■ **WHAT TO PRODUCE**:
Resume the forum thread about Dendroboard's reputation system, picking up after its final post.

■ **DOCUMENT PASSAGE**:
# How to use the reputation system.



## Jason (Oct 14, 2004)

*What is reputation?*
Reputation is a way to let members know who is posting useful and educating information. It also helps individual members know they are doing a good job and providing quality posts. The reputation system is newer to Dendroboard and will only work if we all use it appropriately. It can be a great tool especially for new members to know what members provide quality posts. 


*Where is reputation located?*
A members reputation is located in the upper right-hand corner, just under the members join date, location and post count. It will be *green* for positive reputation, *gray* for neutral reputation and *red* for negative reputation. 

Positive reputation:








Negative reputation:









The more positive reputation a member receives the more green squares he/she will have and the same goes for negative reputation. 


*How do I add to a members reputation?*
To add positive or negative reputation is very easy. In the upper right-hand corner of every post you will find a scale. It should look like this:










Once you click on it it will give you the option to approve or disapprove of the members post and allow you to leave comments regarding the particular post. Comments are greatly appreciated, because it can help a member learn why they received the reputation. Then click "Add to Reputation" *Reputation should NOT be based on personal opinions or feelings about the subject discussed, nor should it be based on personal feelings towards another member.* The more mature we can be about the reputation system the more the reputation system can work to our advantage. 

Some good examples of reasons to give positive reputation are if you learned something new from the members post, or they posted information that helped answer a question you may have had. Is a picture worth a reputation point? Sure, if you learned something new from it or it helped you out. Probably not worth a positive reputation point because you thought their dog was cute.

Is negative reputation valid because you don't believe with a person's political or religious views? I would say no, but it would be worth it if they posted poor advice regarding husbandry practices or how to barbecue dart frogs. [ by "poor" advice, I believe this is meant to suggest intentionally misinforming someone, an uncommon occurrence IMO. More deserving of neg rep are belligerent comments, aggressive writing, inappropriate 'humor' etc]


*How do I view MY reputation?*
To view your reputation, click the User CP under Site Navigation on the left-hand side of the page. Reputation received and any comments will be found at the bottom of the User CP page.

I hope this helps.


----------



## Jason (Oct 14, 2004)

*How much reputation is given? What is reputation power?*

The amount of reputation that each user will give (or take away if negative) is shown in the user's posts as 'Reputation Power'. The value of the reputation power is determined by the administrator and may increase over time depending on the settings they have applied. It may depend on the length of time you have been a member, the amount of posts you have and the amount of reputation you currently have. 


*How do I know my reputation power?*
On the left had side under Site Navigation, click Home. Your Rep Power will be displayed under the User CP Box, near the top right hand side. It will say Rep Power: and them a number.


----------



## Marinarawr (Jan 14, 2009)

You know what... I had no idea how the reputation system worked until I read this post. I had skimmed over some discussion on what warranted reputation increases and decreases but never a "how to". Thanks!


----------



## Jellyman (Mar 6, 2006)

So basically if you decide someones opinion is invalid because it differs from yours on how they raise their frogs that their opinion deserves a negative reputation hit rather then a civil discussion of pros and cons based on personal experience?? That would ultimately cause many members not to post because they simply do not want to be bashed based on their opinion.

■ **DATA BELOW**:
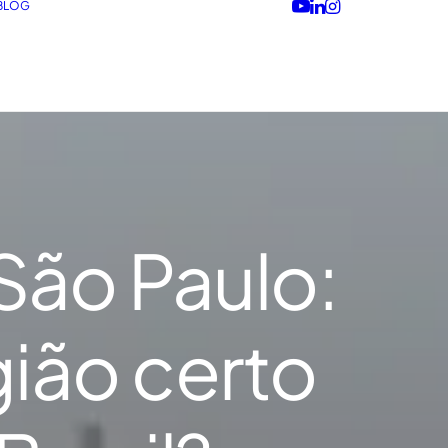
BLOG
São Paulo:
gião certo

■ **ANSWER TO THIS EXERCISE**:
----------



## jubjub47 (Sep 9, 2008)

Jellyman said:


> So basically if you decide someones opinion is invalid because it differs from yours on how they raise their frogs that their opinion deserves a negative reputation hit rather then a civil discussion of pros and cons based on personal experience?? That would ultimately cause many members not to post because they simply do not want to be bashed based on their opinion.


I don't know where you get that information based on what is posted here. The example you are referring to was discussed in depth.


----------



## kyle1745 (Feb 15, 2004)

Jellyman, 

Maybe you should read this line in his write up:



> *Reputation should NOT be based on personal opinions or feelings about the subject discussed, nor should it be based on personal feelings towards another member.*


----------



## Ziggi (Jan 23, 2009)

I think this is great! 
Have I known more about this when I first joined this forum MANY people would have received a positive reputation point from me. I will do my best in the future to catch up on these people who have cleared things out for me and provided great advice.
And Kyle, you just deserve a ton of rep for all the stickies and care sheets so here's one to ya


----------



## Jellyman (Mar 6, 2006)

jubjub47 said:


> I don't know where you get that information based on what is posted here. The example you are referring to was discussed in depth.


From the quote in your first post, "Is negative reputation valid because you don't believe with a person's political or religious views? I would say no, but it would be worth it if they posted poor advice regarding husbandry practices or how to barbecue dart frogs."

You state it would be acceptable if you disagree with someones husbandry. I think that can be taken the wrong way. I do agree if someone says they can be kept at 100 degrees but if someone wants to use a different substarte then what is the "norm" I disagree that they should get a negative hit. Just basic examples. I know it is all relative but if everyone is made to be afraid to try something new and outside the norm there will be no new knowledge gained.


----------



## Jellyman (Mar 6, 2006)

kyle1745 said:


> Jellyman,
> 
> Maybe you should read this line in his write up:


I did read that but then I read on and it is contadicted by the statement, "but it would be worth it if they posted poor advice regarding husbandry practices." 

If everyone is made to be afraid to say I tried this and it has worked for me how will anyone gain additional knowledge on alternative ways to setup a system?


----------



## skylsdale (Sep 16, 2007)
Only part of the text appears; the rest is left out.